I'm trying to develop a story where a vast and sinister Alien Intelligence is bent on testing humanity's primitive knowledge of physics via the Q & A answer sites on their world wide communication system to make sure that they are not a threat to him (not entirely dissimilar to what Emperor Ming does in the Flash Gordon movie):
The Emperor Ming: Every thousand years, I test each life system in the Universe. I visit it with mysteries, earthquakes, unpredicted eclipses, strange craters in the wilderness... If these are taken as natural, I judge that system ignorant and harmless - I spare it. But if the Hand of Ming is recognized in these events, I judge that system dangerous to us.
What question should the AI ask the humans in order to test them and what matching answer would fully demonstrate that FTL travel violates causality? Something like this perhaps?

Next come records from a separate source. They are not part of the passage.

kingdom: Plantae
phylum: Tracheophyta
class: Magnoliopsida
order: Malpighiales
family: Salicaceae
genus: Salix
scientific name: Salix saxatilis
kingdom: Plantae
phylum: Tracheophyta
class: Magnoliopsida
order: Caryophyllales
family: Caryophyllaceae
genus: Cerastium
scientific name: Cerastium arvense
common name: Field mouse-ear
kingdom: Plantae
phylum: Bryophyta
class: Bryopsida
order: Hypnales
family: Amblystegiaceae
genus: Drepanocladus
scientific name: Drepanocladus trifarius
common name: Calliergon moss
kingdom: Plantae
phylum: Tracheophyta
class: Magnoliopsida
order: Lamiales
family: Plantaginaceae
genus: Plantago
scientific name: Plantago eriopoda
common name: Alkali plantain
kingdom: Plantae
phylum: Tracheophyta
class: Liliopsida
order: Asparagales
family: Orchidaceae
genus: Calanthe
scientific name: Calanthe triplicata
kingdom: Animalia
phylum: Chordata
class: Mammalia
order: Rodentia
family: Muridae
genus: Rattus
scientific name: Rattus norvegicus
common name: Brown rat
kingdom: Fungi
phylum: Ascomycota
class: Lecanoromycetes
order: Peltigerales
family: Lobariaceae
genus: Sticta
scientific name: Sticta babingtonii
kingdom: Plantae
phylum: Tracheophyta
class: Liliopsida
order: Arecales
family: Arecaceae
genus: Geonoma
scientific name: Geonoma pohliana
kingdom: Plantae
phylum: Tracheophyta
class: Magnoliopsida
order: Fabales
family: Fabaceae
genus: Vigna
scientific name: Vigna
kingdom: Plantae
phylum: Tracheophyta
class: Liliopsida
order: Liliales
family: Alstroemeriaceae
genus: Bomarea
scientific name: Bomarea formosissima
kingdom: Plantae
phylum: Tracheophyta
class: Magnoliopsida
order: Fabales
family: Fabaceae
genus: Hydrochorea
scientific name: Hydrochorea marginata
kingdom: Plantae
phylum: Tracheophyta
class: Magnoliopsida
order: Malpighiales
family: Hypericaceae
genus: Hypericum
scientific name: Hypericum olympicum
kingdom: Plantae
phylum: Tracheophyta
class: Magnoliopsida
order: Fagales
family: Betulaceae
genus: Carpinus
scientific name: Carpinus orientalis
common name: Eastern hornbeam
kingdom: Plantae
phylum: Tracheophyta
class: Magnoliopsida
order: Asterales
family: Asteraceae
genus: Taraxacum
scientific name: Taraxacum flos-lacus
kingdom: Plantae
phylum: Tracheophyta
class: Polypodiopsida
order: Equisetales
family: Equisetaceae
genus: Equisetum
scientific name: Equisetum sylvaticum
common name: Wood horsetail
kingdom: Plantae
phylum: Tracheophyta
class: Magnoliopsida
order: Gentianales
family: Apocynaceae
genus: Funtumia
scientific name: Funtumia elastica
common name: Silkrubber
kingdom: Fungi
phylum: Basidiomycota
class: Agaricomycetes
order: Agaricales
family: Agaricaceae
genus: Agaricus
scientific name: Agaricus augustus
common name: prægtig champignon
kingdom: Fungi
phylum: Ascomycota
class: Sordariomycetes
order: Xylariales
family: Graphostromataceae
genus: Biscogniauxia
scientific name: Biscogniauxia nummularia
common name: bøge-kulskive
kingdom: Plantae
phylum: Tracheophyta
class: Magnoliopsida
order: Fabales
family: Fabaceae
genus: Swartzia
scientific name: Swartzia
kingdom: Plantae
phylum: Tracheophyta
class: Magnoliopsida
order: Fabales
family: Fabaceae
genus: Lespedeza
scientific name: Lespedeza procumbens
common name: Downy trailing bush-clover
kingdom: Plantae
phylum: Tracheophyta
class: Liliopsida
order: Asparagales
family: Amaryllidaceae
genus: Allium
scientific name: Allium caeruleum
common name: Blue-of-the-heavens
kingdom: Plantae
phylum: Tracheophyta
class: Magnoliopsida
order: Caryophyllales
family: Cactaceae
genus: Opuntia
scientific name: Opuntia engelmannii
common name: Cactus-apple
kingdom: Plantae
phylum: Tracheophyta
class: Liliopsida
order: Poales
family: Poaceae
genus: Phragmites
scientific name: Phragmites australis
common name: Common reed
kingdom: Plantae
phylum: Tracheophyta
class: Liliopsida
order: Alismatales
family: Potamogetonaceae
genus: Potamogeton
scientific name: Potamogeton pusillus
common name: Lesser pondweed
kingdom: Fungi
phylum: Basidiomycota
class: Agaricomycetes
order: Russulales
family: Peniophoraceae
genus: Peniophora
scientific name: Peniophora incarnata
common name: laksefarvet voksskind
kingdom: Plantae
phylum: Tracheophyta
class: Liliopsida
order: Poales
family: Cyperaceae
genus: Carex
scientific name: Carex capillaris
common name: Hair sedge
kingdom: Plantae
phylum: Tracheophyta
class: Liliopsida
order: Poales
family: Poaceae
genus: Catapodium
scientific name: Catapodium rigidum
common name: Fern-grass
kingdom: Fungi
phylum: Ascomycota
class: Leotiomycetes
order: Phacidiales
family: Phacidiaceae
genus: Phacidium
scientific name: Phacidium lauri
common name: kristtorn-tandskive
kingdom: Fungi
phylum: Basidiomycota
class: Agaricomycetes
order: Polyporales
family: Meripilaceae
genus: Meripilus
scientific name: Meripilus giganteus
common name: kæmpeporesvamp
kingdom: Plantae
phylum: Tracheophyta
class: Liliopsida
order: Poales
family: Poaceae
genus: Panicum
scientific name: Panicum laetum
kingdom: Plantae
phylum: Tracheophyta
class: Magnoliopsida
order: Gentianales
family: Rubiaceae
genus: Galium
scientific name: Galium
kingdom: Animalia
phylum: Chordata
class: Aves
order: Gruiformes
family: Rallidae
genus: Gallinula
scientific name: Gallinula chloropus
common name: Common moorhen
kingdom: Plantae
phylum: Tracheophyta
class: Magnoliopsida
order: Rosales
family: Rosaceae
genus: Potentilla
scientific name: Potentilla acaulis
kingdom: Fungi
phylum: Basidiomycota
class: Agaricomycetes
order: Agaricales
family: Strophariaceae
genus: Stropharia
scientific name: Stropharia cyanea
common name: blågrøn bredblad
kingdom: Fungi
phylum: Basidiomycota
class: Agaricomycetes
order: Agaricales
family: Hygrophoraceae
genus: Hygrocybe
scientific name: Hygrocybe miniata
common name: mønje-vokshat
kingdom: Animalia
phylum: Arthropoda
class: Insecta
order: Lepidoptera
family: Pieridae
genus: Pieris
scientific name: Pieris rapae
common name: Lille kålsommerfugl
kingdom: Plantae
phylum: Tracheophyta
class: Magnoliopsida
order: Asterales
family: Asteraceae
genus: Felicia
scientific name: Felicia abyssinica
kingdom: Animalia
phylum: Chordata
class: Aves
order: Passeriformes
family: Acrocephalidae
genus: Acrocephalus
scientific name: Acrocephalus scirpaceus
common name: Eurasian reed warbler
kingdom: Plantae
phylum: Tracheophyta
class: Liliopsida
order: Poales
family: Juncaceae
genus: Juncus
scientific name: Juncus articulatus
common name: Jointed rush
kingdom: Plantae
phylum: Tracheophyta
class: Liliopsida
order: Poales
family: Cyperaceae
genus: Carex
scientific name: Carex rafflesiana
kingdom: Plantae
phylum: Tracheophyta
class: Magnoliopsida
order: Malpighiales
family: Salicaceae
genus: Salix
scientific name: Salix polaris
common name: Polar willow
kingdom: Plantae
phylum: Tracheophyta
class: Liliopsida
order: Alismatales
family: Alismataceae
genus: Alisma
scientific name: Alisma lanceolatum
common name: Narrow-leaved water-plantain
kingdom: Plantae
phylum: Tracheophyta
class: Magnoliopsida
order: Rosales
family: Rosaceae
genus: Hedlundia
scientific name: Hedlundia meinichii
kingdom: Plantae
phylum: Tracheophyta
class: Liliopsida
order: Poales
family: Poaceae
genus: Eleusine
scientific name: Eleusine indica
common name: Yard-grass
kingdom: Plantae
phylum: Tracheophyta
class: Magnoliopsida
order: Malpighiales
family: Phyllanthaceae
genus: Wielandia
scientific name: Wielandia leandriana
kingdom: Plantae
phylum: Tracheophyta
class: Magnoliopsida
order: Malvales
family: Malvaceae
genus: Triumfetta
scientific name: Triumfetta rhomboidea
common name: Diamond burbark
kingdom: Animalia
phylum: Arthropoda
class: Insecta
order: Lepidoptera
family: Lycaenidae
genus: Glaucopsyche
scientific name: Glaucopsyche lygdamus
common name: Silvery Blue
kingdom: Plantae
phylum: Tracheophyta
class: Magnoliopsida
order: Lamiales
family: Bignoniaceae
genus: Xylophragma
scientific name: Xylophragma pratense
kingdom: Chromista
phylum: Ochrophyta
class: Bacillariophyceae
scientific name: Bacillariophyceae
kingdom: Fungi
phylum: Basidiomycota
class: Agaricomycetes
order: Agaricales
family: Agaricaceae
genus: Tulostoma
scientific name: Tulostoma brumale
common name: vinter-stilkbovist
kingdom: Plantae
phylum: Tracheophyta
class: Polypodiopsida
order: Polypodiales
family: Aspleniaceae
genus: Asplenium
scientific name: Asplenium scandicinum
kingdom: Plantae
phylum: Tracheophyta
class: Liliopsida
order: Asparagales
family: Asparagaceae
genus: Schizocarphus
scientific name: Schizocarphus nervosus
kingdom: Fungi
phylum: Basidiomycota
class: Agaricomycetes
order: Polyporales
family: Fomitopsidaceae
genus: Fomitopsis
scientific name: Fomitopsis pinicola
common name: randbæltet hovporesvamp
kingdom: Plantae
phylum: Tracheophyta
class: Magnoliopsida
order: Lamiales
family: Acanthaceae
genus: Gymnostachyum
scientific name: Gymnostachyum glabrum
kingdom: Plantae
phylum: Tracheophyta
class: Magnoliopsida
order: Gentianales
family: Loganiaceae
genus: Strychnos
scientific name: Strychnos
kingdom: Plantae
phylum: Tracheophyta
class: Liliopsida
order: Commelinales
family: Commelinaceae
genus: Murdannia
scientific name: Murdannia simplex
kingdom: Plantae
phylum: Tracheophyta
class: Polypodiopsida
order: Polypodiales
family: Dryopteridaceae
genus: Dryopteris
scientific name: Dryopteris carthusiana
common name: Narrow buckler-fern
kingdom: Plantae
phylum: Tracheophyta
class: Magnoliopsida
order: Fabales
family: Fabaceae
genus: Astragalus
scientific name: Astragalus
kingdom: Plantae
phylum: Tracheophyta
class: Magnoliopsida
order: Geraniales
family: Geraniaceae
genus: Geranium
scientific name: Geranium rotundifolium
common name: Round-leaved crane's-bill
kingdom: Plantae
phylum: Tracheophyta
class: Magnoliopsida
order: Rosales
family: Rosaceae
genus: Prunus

If I have a spaceship that can instantaneously and infallibly travel to any point within a few hundred light years show me how I can travel back in time and prevent myself from being conceived?
Obviously in order to adapt something like this to a story the answer needs to be without complicated maths (especially as I can't follow it).
The background that prompted this idea is that I've occasionally seen the phrase/assumption 'FTL travel violates causality' (or variations thereon) used by sci fi fans and authors such as Charless Stross but I have never seen a good explanation of why.
For seconds: faster than light travel would appear to be a necessary precondition to writing wide-screen space opera. But if you permit violations of special relativity, you're also implicitly permitting global causality violation — time travel. (Go read a physics textbook if you're not sure why.) Permitting violations in the first place suggests that there'll be more than one way of doing FTL travel (just as there's more than one way of doing heavier than air flight — compare a helicopter to a jet airliner and a bee). And then you've got to ask, what are the implications of time travel?
The best explanations I have seen usually involve two frames of reference moving in opposite directions at the speed of light where one observer sees an event (e.g. shooting a giant space weapon at a harmless planet) before the other observer has started the event and is thus assumed to be able to (near) instantaneously travel to the other frame of reference (thus effectively back in time) and prevent the event.
The trouble with those explanations is that surely, once an observer in one frame of reference tries to become an actor in the other frame of reference, the frames of reference must somehow merge or expand and therefore the initial conditions are no longer valid thus invalidating the violation of causality?